Apart from the Covid-19 project, my group is working on two major projects. One project is a collaborative project where we’re developing a new class of drugs to treat chronic pain. Here we’re looking at a transporter called GlyT2 that is located in nerve synapses to work out how different compounds will bind to it and stop the activation of pain pathways in the brain. We simulate GlyT2 in the synaptic membrane and work out how it interacts with potential drug compounds. We work closely with our experimental collaborators to design more potent compounds that inhibit pain pathways.
My other project focuses on antibiotic resistance in bacteria. Bacteria contain proteins called efflux pumps that are located in the bacterial cell membrane. These efflux pumps actively pump antibiotics out of the bacteria so it is resistant to their action. They also contain import proteins that allow them to take up essential nutrients and metal ions needed for growth. At the moment, we’re using computer simulations to understand how bacteria modify the their cell membrane and regulate these membrane proteins in response to changes in their environment, such as the presence of antibiotics, to become resistant to antibiotics. We hope that by understanding these underlying processes we can help develop new strategies to treat infections that are resistant to antibiotics.
What do you want people to know about the work that you do?
My work uses numerical simulations that use Newtonian physics in conjunction with interactions describing the chemical bonding and charge distributions to simulate how biological molecules such as proteins, lipids and DNA interact, and how these interactions evolve in time. I love it because it’s so interdisciplinary: every day I’m using concepts from chemistry, biology, physics and statistical mechanics to understand and simulate the processes that are constantly happening in living cells. The kind of research I do just wouldn’t be possible without the NCI supercomputer: no experimental technique can identify the changes in interactions between individual molecules in the cell as they happen in real time.
Are you working from home? If so, how’s it going?

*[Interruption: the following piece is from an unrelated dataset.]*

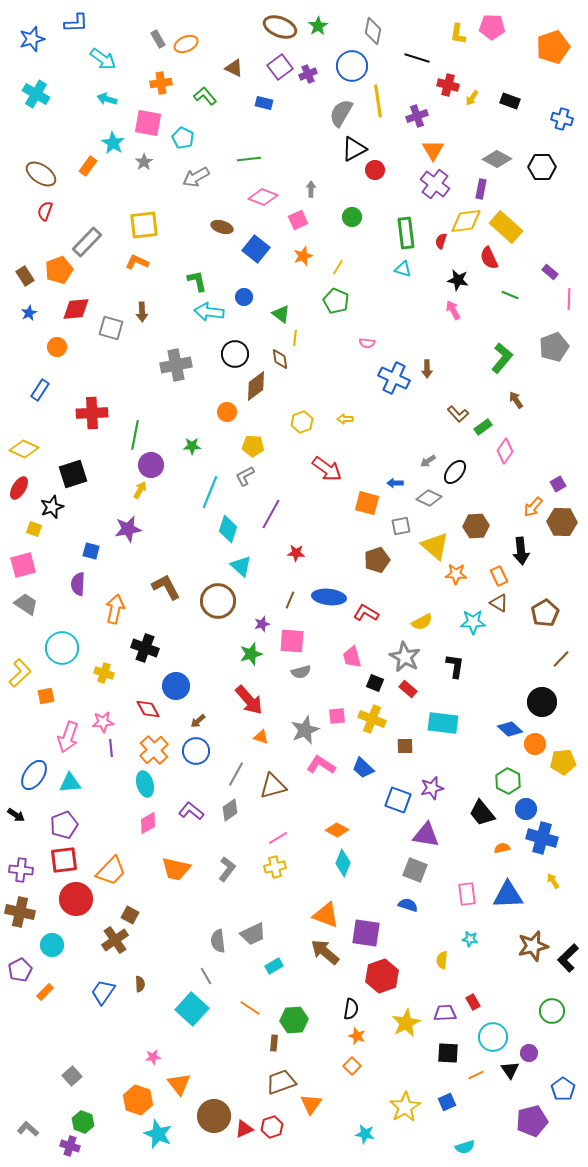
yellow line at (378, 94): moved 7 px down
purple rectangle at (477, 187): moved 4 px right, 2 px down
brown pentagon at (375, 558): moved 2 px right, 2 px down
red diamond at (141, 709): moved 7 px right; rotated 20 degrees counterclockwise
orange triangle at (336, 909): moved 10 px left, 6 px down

I’m still working from home a few days a week at the moment. Some days I like it and some days I hate it. People never seem to realise that we computational types are actually very social people! We need to talk to each other a lot and draw pictures on whiteboards and look over each other’s shoulders to make suggestions, brainstorm ideas and help troubleshoot and analyse each other’s simulations. I really miss talking to my research group in person. We’ve been having zoom meetings at least twice a week, but it’s not quite the same. We have a group challenge for who comes up with the best dad joke each week. Now that lockdown has eased, we’re having weekly group lunches and it’s funny how happy we all are to see each other in person!
Working from home has been a different experience. I’ve been at home with my husband and son, and our very large cat. It’s been nice to slow down a bit and spend more time with them. The cat thinks he helps, but he doesn’t. He just gate-crashes zoom meetings and gets in the way. My son photobombs zoom meetings as well. It’s been a strange new world where you get to meet everyone’s pets and kids on-line during work hours! In some ways it’s made us appreciate each other’s humanity more. I hope we keep that part when life goes back to whatever the new normal is.
What is one specific thing that you have achieved (research or otherwise) that you are most proud of?
Hmm, I’m not really sure if I could name one specific thing I’m the most proud of. A friend once told me to celebrate every victory because they don’t come along that often in science. I think that is very true so I celebrate every paper and every grant that’s accepted, and every student who wins a prize or graduates. Overall, I’m very proud of my research group: the way they complement each other’s strengths and abilities, how they work together as a team to support each other and do fantastic science.